Collection entries:
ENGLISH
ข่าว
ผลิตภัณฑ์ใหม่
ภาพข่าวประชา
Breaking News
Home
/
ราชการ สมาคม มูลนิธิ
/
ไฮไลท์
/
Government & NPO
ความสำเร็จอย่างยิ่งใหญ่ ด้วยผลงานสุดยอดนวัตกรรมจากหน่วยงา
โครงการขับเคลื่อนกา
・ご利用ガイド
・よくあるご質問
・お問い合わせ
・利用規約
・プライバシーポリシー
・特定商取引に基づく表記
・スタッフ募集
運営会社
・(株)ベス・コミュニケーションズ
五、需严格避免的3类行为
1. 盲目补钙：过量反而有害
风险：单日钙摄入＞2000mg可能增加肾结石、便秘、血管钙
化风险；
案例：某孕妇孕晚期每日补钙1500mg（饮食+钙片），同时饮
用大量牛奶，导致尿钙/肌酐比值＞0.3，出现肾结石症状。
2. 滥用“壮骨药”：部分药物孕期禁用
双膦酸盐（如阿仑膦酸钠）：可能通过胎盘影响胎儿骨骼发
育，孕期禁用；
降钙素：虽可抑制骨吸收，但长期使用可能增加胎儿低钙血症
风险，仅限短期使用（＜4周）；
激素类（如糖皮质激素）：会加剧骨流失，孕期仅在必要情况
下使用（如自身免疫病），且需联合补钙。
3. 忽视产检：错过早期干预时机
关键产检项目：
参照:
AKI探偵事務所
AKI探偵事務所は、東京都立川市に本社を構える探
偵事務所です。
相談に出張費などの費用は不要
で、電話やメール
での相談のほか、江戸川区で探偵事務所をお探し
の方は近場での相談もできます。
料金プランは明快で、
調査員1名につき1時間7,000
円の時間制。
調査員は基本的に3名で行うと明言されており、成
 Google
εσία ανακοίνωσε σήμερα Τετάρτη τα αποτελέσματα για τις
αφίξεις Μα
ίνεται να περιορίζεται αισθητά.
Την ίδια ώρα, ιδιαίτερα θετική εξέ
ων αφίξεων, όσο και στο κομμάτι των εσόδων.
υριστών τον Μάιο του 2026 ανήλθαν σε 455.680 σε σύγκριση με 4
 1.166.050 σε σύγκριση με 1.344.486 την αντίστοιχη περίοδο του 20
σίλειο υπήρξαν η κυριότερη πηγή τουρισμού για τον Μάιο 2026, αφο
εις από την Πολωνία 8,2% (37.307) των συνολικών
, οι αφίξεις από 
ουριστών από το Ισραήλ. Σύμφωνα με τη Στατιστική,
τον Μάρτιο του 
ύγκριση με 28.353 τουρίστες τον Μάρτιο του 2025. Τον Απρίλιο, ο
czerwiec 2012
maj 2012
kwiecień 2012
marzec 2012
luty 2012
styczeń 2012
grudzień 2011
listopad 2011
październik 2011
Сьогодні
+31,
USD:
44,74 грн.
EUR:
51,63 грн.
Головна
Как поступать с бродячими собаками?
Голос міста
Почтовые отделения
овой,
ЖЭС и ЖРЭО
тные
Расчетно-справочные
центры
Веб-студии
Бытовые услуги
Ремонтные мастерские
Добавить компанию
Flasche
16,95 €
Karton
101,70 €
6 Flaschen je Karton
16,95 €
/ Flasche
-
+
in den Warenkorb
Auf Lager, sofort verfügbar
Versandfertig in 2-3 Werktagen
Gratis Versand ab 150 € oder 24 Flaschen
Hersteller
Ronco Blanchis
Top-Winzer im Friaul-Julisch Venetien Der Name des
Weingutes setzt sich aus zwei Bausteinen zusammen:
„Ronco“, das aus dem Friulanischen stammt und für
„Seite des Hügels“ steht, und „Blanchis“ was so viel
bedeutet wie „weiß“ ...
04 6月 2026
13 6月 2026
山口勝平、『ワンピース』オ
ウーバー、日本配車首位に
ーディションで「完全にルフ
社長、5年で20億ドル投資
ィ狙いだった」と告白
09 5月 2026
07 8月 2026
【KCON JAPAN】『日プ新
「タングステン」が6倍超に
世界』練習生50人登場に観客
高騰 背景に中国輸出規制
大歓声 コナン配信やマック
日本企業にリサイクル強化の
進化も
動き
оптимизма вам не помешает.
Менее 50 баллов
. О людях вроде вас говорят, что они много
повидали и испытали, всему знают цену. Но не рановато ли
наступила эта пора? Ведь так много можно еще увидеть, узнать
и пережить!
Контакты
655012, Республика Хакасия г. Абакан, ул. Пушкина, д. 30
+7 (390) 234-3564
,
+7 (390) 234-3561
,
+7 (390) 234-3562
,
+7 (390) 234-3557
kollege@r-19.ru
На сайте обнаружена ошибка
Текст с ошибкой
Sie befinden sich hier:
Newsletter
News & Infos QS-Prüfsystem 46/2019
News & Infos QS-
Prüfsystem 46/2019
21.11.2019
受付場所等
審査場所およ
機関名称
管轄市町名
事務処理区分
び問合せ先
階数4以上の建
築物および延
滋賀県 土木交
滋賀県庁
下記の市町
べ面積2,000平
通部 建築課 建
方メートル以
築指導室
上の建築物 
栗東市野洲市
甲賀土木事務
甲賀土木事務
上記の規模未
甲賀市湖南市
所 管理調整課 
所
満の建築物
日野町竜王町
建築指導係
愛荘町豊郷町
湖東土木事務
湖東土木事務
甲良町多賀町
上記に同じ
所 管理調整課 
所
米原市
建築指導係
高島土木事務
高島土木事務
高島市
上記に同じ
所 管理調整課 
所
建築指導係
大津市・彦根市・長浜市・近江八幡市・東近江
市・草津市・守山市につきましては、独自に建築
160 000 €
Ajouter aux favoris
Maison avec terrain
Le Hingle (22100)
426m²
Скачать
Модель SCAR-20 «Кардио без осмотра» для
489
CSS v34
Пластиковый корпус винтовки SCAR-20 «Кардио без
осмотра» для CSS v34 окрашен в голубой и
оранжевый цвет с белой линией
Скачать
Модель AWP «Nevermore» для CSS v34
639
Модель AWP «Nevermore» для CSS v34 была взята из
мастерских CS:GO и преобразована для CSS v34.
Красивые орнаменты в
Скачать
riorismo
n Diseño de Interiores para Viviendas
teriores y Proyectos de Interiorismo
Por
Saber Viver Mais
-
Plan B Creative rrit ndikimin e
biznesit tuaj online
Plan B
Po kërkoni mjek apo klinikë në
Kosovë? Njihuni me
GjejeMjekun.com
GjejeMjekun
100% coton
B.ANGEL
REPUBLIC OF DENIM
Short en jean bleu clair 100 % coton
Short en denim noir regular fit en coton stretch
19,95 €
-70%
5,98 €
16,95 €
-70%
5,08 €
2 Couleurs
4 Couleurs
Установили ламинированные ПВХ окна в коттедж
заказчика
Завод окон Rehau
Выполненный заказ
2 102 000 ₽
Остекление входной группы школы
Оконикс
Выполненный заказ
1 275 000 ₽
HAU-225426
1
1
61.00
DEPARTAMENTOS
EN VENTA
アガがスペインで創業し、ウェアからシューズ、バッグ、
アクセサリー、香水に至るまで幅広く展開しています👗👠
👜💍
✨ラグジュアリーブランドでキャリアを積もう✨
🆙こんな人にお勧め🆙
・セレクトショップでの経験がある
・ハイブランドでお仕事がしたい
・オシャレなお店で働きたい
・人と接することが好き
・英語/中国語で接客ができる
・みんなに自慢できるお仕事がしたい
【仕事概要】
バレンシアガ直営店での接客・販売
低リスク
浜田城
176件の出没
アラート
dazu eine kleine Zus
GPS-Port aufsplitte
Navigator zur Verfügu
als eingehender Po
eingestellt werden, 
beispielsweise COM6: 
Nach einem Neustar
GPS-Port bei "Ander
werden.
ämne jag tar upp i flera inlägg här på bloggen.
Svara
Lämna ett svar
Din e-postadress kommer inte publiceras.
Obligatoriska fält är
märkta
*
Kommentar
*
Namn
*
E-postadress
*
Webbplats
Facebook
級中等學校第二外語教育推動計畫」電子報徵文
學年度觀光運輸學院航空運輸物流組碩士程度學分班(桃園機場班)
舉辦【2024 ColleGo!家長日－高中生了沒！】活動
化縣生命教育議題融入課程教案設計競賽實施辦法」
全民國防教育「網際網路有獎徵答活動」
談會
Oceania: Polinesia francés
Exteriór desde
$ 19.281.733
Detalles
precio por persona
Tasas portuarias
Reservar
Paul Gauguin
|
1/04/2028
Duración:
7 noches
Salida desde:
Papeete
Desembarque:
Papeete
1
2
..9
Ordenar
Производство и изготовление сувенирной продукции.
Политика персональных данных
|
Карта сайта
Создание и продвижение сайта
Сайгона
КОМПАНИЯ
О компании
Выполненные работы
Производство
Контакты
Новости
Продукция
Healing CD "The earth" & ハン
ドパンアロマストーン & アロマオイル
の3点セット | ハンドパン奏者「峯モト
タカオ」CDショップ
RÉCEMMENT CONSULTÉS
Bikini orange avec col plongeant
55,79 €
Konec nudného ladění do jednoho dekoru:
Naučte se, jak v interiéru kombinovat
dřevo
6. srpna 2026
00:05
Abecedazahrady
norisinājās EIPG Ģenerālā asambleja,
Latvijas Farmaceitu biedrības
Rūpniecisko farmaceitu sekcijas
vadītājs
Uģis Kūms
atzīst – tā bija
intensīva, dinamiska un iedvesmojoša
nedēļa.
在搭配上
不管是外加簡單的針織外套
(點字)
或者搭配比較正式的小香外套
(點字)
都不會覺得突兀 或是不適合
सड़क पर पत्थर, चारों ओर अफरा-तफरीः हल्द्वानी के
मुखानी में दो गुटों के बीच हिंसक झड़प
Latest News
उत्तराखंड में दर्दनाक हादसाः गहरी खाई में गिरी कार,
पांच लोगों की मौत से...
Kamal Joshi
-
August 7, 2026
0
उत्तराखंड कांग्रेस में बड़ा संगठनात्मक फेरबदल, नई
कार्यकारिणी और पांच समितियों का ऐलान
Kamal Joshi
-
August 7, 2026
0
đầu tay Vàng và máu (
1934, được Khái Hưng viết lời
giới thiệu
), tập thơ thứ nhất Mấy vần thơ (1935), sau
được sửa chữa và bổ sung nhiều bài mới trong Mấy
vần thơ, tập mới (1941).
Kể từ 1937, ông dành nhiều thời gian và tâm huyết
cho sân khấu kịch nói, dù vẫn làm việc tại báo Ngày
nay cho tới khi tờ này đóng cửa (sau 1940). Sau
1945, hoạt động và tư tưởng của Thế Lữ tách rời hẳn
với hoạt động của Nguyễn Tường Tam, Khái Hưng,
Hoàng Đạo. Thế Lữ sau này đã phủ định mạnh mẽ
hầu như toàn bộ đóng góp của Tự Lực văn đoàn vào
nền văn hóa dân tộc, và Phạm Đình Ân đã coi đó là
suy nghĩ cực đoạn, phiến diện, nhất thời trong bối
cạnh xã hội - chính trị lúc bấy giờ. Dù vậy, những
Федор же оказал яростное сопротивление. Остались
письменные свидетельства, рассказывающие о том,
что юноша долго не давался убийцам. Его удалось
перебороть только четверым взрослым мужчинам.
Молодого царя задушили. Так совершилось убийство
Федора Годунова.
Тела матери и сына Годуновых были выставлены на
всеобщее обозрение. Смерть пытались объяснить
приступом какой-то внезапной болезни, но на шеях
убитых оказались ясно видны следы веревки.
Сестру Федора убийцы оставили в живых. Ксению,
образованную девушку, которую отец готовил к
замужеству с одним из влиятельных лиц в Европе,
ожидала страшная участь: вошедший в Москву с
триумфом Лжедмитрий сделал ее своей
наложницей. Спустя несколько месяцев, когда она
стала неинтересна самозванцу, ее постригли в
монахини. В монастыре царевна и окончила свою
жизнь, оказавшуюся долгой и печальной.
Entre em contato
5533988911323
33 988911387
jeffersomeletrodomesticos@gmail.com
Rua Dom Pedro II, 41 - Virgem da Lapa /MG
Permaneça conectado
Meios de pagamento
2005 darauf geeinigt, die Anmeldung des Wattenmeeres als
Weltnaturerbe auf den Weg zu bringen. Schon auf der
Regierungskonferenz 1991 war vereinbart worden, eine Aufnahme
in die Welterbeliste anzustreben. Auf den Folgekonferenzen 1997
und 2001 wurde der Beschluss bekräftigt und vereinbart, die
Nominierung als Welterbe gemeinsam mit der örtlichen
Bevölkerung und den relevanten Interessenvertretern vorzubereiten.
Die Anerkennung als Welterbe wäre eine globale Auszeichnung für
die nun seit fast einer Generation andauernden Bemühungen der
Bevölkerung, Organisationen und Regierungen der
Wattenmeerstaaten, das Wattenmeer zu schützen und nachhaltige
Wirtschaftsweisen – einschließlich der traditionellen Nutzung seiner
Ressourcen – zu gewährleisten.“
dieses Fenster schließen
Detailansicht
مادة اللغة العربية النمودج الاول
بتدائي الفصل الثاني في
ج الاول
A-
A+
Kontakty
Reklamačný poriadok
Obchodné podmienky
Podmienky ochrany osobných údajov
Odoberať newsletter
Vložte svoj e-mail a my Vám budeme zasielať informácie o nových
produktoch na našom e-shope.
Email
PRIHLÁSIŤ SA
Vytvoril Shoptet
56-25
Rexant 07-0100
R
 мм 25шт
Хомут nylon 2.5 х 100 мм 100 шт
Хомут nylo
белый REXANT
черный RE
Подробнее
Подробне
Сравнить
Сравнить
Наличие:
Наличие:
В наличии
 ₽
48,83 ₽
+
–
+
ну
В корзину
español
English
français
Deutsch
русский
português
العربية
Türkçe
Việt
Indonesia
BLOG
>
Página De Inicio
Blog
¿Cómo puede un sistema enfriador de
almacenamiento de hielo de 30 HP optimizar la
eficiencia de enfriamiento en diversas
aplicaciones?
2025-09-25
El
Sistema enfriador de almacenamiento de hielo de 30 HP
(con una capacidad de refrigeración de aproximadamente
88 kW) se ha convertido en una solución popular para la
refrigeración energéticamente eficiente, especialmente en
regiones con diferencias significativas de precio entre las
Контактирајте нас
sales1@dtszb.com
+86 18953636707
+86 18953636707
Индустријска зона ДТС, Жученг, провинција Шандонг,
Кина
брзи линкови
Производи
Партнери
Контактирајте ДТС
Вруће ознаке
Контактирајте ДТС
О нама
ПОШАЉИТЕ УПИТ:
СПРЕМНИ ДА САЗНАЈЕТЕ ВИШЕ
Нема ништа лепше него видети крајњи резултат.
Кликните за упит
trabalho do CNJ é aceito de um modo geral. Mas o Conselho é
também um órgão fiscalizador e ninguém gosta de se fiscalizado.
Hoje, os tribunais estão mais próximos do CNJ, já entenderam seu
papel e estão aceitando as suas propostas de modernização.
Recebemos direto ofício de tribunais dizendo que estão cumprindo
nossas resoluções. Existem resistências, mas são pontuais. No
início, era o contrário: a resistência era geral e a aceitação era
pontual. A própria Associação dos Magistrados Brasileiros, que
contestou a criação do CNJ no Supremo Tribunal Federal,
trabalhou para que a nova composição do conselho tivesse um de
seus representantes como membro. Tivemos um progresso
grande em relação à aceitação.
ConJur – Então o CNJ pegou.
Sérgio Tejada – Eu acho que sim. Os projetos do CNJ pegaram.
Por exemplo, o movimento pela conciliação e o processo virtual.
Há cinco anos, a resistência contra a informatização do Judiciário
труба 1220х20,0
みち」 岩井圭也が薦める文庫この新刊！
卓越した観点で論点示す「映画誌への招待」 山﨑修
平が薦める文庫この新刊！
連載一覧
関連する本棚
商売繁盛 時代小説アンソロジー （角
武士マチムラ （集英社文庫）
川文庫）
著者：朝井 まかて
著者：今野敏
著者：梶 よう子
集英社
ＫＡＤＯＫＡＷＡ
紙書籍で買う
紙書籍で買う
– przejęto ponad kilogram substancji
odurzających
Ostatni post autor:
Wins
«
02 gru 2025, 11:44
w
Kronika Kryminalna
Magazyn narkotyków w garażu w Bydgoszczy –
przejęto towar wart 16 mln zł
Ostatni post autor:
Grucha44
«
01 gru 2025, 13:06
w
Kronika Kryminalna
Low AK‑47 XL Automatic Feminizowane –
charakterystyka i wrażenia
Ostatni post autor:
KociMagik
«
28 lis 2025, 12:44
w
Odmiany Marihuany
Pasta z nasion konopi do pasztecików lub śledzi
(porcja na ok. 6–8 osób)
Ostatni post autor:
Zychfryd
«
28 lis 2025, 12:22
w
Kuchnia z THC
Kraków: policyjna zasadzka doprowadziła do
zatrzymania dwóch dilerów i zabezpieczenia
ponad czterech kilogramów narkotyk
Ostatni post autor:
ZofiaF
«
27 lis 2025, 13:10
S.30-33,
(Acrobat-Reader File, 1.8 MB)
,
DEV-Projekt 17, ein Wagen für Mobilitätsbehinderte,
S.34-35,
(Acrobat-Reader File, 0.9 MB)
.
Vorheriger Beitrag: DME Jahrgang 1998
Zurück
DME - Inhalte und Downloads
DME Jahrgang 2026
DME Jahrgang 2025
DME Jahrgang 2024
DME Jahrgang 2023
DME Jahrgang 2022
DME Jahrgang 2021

*ABOUT THIS EXERCISE:*
Reproduce the entries from the beginning through the line containing "1.166.050 σε σύγκριση", substituting "Latest News" for "Breaking News" and leaving everything else as it is.

*RESPONSE:*
ENGLISH
ข่าว
ผลิตภัณฑ์ใหม่
ภาพข่าวประชา
Latest News
Home
/
ราชการ สมาคม มูลนิธิ
/
ไฮไลท์
/
Government & NPO
ความสำเร็จอย่างยิ่งใหญ่ ด้วยผลงานสุดยอดนวัตกรรมจากหน่วยงา
โครงการขับเคลื่อนกา
・ご利用ガイド
・よくあるご質問
・お問い合わせ
・利用規約
・プライバシーポリシー
・特定商取引に基づく表記
・スタッフ募集
運営会社
・(株)ベス・コミュニケーションズ
五、需严格避免的3类行为
1. 盲目补钙：过量反而有害
风险：单日钙摄入＞2000mg可能增加肾结石、便秘、血管钙
化风险；
案例：某孕妇孕晚期每日补钙1500mg（饮食+钙片），同时饮
用大量牛奶，导致尿钙/肌酐比值＞0.3，出现肾结石症状。
2. 滥用“壮骨药”：部分药物孕期禁用
双膦酸盐（如阿仑膦酸钠）：可能通过胎盘影响胎儿骨骼发
育，孕期禁用；
降钙素：虽可抑制骨吸收，但长期使用可能增加胎儿低钙血症
风险，仅限短期使用（＜4周）；
激素类（如糖皮质激素）：会加剧骨流失，孕期仅在必要情况
下使用（如自身免疫病），且需联合补钙。
3. 忽视产检：错过早期干预时机
关键产检项目：
参照:
AKI探偵事務所
AKI探偵事務所は、東京都立川市に本社を構える探
偵事務所です。
相談に出張費などの費用は不要
で、電話やメール
での相談のほか、江戸川区で探偵事務所をお探し
の方は近場での相談もできます。
料金プランは明快で、
調査員1名につき1時間7,000
円の時間制。
調査員は基本的に3名で行うと明言されており、成
 Google
εσία ανακοίνωσε σήμερα Τετάρτη τα αποτελέσματα για τις
αφίξεις Μα
ίνεται να περιορίζεται αισθητά.
Την ίδια ώρα, ιδιαίτερα θετική εξέ
ων αφίξεων, όσο και στο κομμάτι των εσόδων.
υριστών τον Μάιο του 2026 ανήλθαν σε 455.680 σε σύγκριση με 4
 1.166.050 σε σύγκριση με 1.344.486 την αντίστοιχη περίοδο του 20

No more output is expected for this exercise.